As the Federal Aviation Administration continues taking a look at whether mid-band 5G spectrum could posture a danger to airplane safety systems, Verizon and AT&T have provided to dial back the power originating from 5G cell towers for a duration of 6 months to reduce any market concerns. Both providers are preparing to release important upgrades to their respective 5G networks using spectrum gotten in the C-band auction. This will lead to more robust 5G connectivity and faster speeds compared to the base-level 5G experience that Verizon and AT&T presently use today.

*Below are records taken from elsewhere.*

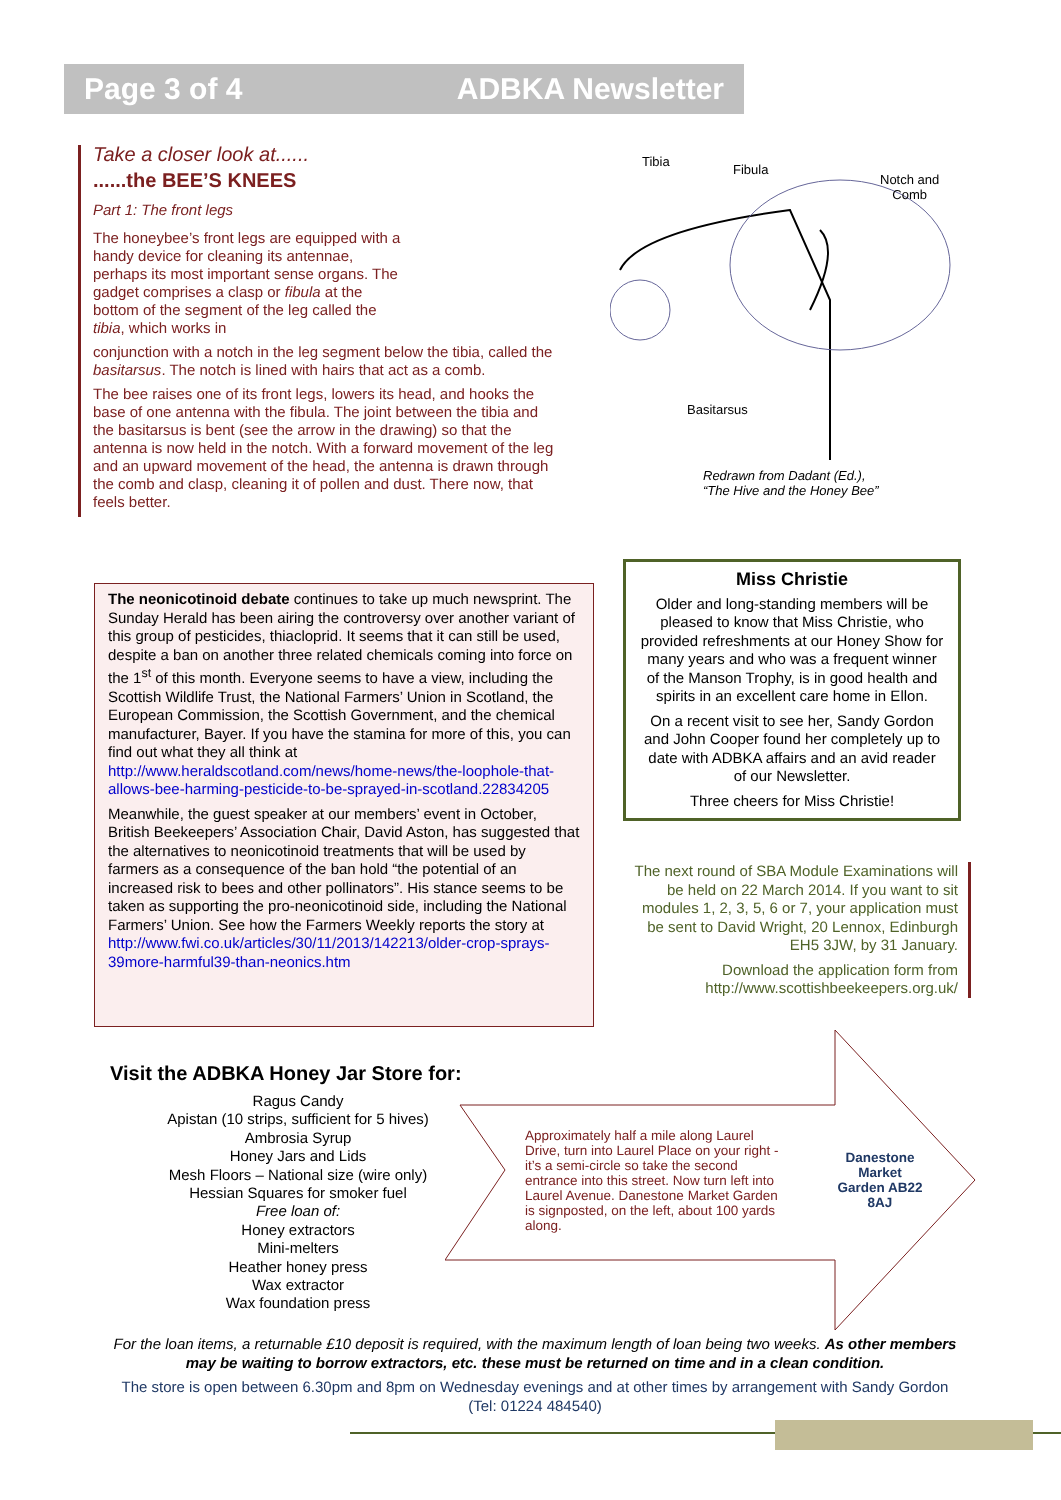Page 3 of 4 ADBKA Newsletter
Take a closer look at......
......the BEE’S KNEES
Part 1: The front legs
The honeybee’s front legs are equipped with a handy device for cleaning its antennae, perhaps its most important sense organs. The gadget comprises a clasp or fibula at the bottom of the segment of the leg called the tibia, which works in
conjunction with a notch in the leg segment below the tibia, called the basitarsus. The notch is lined with hairs that act as a comb.
The bee raises one of its front legs, lowers its head, and hooks the base of one antenna with the fibula. The joint between the tibia and the basitarsus is bent (see the arrow in the drawing) so that the antenna is now held in the notch. With a forward movement of the leg and an upward movement of the head, the antenna is drawn through the comb and clasp, cleaning it of pollen and dust. There now, that feels better.
Tibia
Fibula
Notch and
Comb
Basitarsus
Redrawn from Dadant (Ed.),
“The Hive and the Honey Bee”
The neonicotinoid debate continues to take up much newsprint. The Sunday Herald has been airing the controversy over another variant of this group of pesticides, thiacloprid. It seems that it can still be used, despite a ban on another three related chemicals coming into force on the 1<sup>st</sup> of this month. Everyone seems to have a view, including the Scottish Wildlife Trust, the National Farmers’ Union in Scotland, the European Commission, the Scottish Government, and the chemical manufacturer, Bayer. If you have the stamina for more of this, you can find out what they all think at http://www.heraldscotland.com/news/home-news/the-loophole-that-allows-bee-harming-pesticide-to-be-sprayed-in-scotland.22834205
Meanwhile, the guest speaker at our members’ event in October, British Beekeepers’ Association Chair, David Aston, has suggested that the alternatives to neonicotinoid treatments that will be used by farmers as a consequence of the ban hold “the potential of an increased risk to bees and other pollinators”. His stance seems to be taken as supporting the pro-neonicotinoid side, including the National Farmers’ Union. See how the Farmers Weekly reports the story at http://www.fwi.co.uk/articles/30/11/2013/142213/older-crop-sprays-39more-harmful39-than-neonics.htm
Miss Christie
Older and long-standing members will be pleased to know that Miss Christie, who provided refreshments at our Honey Show for many years and who was a frequent winner of the Manson Trophy, is in good health and spirits in an excellent care home in Ellon.
On a recent visit to see her, Sandy Gordon and John Cooper found her completely up to date with ADBKA affairs and an avid reader of our Newsletter.
Three cheers for Miss Christie!
The next round of SBA Module Examinations will be held on 22 March 2014. If you want to sit modules 1, 2, 3, 5, 6 or 7, your application must be sent to David Wright, 20 Lennox, Edinburgh EH5 3JW, by 31 January.
Download the application form from http://www.scottishbeekeepers.org.uk/
Visit the ADBKA Honey Jar Store for:
Ragus Candy
Apistan (10 strips, sufficient for 5 hives)
Ambrosia Syrup
Honey Jars and Lids
Mesh Floors – National size (wire only)
Hessian Squares for smoker fuel
Free loan of:
Honey extractors
Mini-melters
Heather honey press
Wax extractor
Wax foundation press
Approximately half a mile along Laurel Drive, turn into Laurel Place on your right - it’s a semi-circle so take the second entrance into this street. Now turn left into Laurel Avenue. Danestone Market Garden is signposted, on the left, about 100 yards along.
Danestone Market Garden AB22 8AJ
For the loan items, a returnable £10 deposit is required, with the maximum length of loan being two weeks. As other members may be waiting to borrow extractors, etc. these must be returned on time and in a clean condition.
The store is open between 6.30pm and 8pm on Wednesday evenings and at other times by arrangement with Sandy Gordon (Tel: 01224 484540)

In early November, both companies accepted push back the rollout by an additional month to January 2022. In a letter sent out to the FCC today, they made clear that theyll be progressing with the planned mid-band 5G launch at that time. “This spectrum will be the foundation of our 5G networks for several years to come,” the companies said in the letter, as reported by The Wall Street Journal.

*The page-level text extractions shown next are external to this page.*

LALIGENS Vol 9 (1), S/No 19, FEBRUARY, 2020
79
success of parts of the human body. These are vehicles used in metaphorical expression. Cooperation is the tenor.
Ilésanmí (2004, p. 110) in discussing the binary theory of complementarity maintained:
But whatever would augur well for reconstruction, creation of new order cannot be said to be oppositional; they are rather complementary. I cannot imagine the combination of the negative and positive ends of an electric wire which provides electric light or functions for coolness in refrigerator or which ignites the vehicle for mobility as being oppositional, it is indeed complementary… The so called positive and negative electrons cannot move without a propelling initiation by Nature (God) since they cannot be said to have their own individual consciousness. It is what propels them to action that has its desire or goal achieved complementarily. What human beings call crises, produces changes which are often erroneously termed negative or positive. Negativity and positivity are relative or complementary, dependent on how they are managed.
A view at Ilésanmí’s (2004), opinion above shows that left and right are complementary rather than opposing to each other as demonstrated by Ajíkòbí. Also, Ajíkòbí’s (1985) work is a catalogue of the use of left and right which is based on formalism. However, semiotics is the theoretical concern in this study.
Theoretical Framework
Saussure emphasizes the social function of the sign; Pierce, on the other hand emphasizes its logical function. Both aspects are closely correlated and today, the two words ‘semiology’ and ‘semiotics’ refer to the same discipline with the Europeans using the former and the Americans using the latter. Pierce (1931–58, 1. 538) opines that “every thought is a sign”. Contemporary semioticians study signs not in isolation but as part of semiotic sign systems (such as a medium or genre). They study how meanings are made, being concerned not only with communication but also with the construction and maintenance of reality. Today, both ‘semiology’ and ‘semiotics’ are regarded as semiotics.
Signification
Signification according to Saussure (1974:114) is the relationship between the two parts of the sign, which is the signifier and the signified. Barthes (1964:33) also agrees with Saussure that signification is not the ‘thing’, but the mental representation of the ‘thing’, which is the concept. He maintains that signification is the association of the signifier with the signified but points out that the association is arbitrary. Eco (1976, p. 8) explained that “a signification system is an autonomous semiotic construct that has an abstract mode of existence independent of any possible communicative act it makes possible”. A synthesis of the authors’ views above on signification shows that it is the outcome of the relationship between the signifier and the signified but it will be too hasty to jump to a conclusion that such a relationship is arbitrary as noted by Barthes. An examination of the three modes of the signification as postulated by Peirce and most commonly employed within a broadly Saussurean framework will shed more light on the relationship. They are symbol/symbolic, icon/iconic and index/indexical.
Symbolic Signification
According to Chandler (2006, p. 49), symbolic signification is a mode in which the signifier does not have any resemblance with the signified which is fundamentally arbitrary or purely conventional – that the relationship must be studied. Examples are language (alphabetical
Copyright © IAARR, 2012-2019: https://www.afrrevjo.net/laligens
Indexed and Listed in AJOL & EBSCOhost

In support of the technology, Verizon and AT&T indicate years of research about possible interference and note that mid-band 5G hasnt wreaked havoc for flights in other countries where mid-band 5G is currently in place. “While we stay confident that 5G poses no threat to air safety, we are also conscious the Federal Aviation Administrations desire for extra analysis of this concern.”

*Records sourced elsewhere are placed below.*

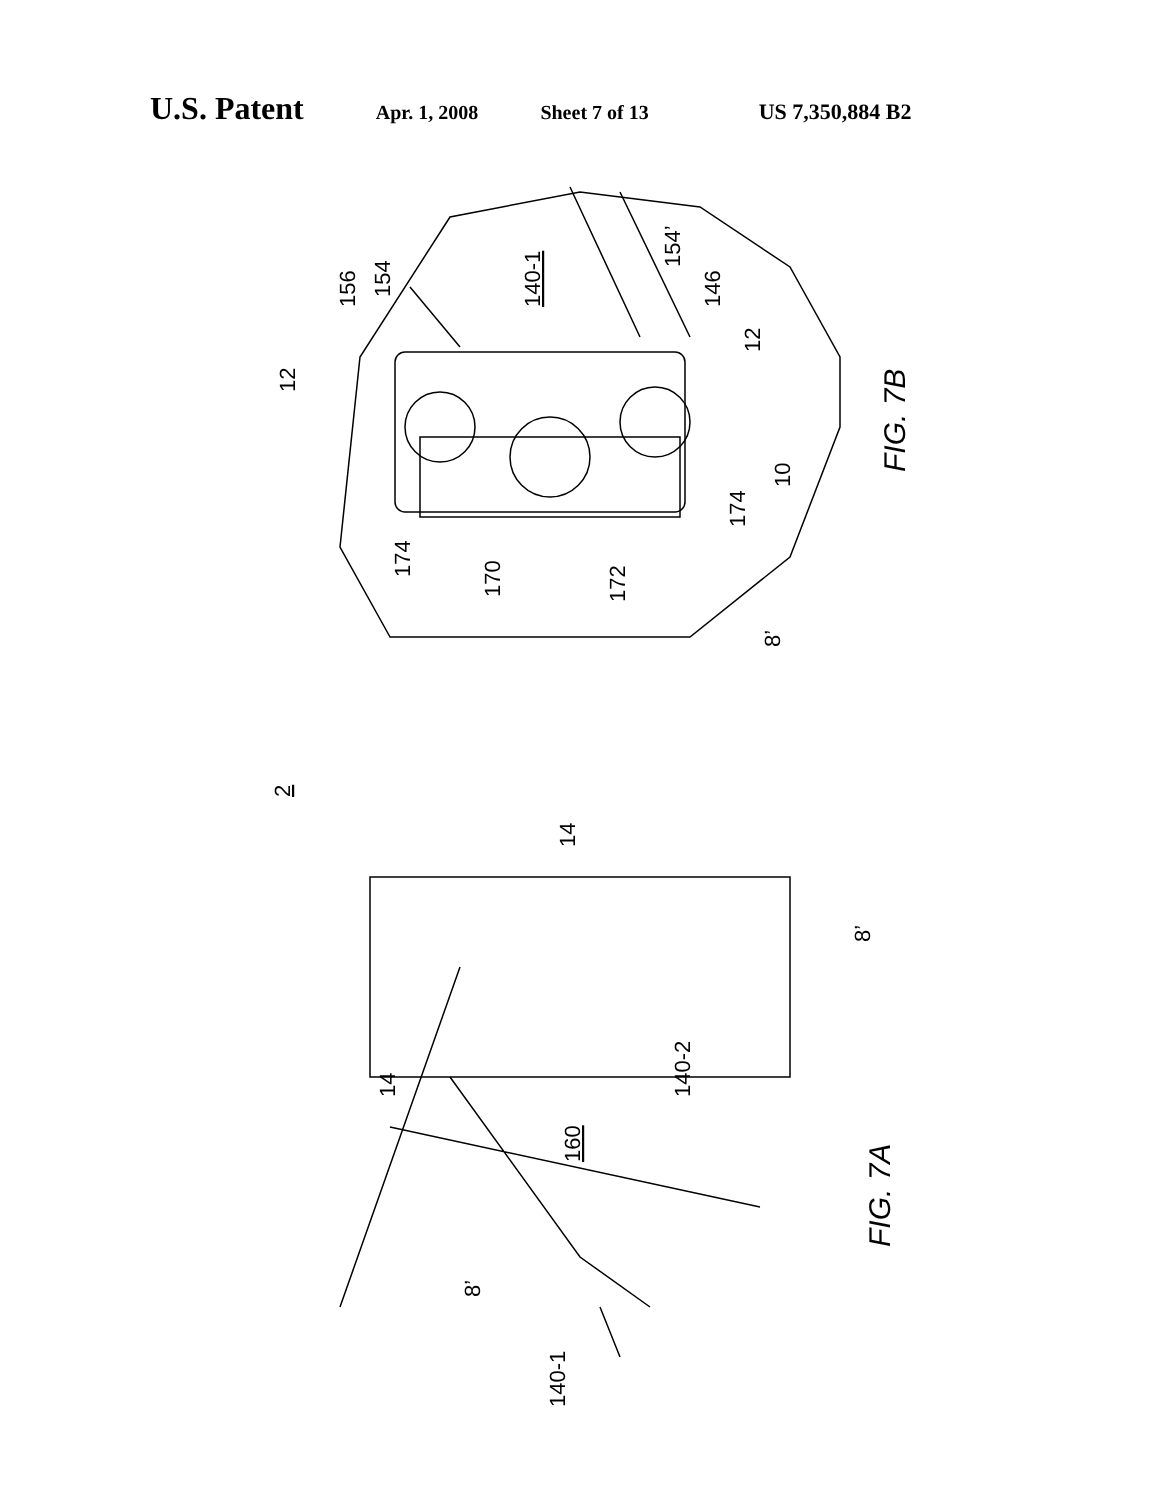U.S. Patent Apr. 1, 2008 Sheet 7 of 13 US 7,350,884 B2
154
156
140-1
154’
146
12
12
174
170
172
174
10
8’
FIG. 7B
2
14
8’
14
140-2
160
8’
140-1
FIG. 7A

To help prevent a drawn-out dispute with the FAA, the 2 carriers state theyll voluntarily take additional safety measures through July 2022 “to decrease energy originating from 5G base stations– both across the country and to an even higher degree around public airports and heliports.” That need to suffice to “ease issues about radio altimeter performance,” the companies said, while likewise keeping strong performance for cordless consumers. Altimeters can assist airplane operators throughout landings, especially when handling poor exposure conditions.
Its not yet clear whether the proposal will be accepted by the FAA, which has actually warned pilots of the possibility that “interference from 5G transmitters and other innovation could cause certain safety devices to malfunction, needing them to take mitigating action that could affect flight operations.” After July 6th, both providers state theyll set whatever back to normal “unless reliable evidence exists that real-world disturbance would happen if the mitigations were relaxed.”
“Our use of this spectrum will dramatically expand the reach and capabilities of the nations next-generation 5G networks, advancing US leadership, and bringing massive benefits to consumers and the US economy,” Verizon and AT&T claimed in their joint letter sent to FCC Chair Jessica Rosenworcel.